The breast cancer epidemic

March 23, 1994
Issue 

The Cutting Edge — Agatha's Curse
SBS TV
Tuesday, March 29, 8.30pm (8 Adelaide)
Reviewed by Jill Hickson

This moving program alerts us to the grim picture for women in Australia. Breast cancer will kill 2500 Australian women this year. One in every 14 Australian women will develop breast cancer in her lifetime; predictions are that in a decade this will rise to one in 10.

Interviews with doctors and with women who have experienced the disease give an insight into the procedures used in dealing with it.
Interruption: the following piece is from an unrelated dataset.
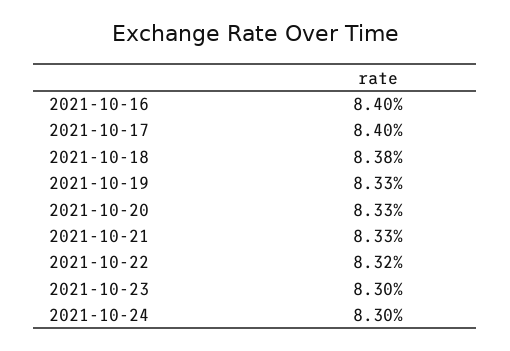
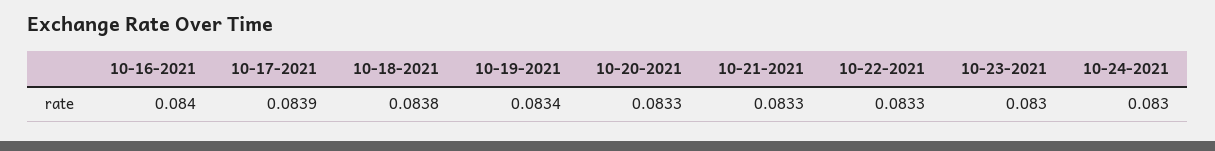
2021-10-17: 0.084 -> 0.0839
2021-10-19: 0.0833 -> 0.0834
2021-10-22: 0.0832 -> 0.0833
The program tended to favour the Western medical response, mainly mastectomies, the use of drugs — often experimental — radiation treatment and chemotherapy.

It also looked at some alternative methods, and included an interview with Ian Gawler, who, having survived cancer, runs a health clinic in Melbourne which provides alternative methods of coping with cancer.

I found the program lacking any real analysis about why the disease is on the increase. It became clear in watching that doctors have no real idea what causes breast cancer.

The only real attempt to politicise the issue was in regard to the lack of funding for research on prevention and treatment. It was raised in a comparison to current AIDS funding; no attempt was made to suggest that even AIDS funding is not adequate.

Depressing and bizarre in places, and filled with largely irrelevant religious overtones, the program concludes with a statement that surgery is still the best option, regardless of evidence presented earlier that mastectomies do nothing to prevent recurrence of the disease.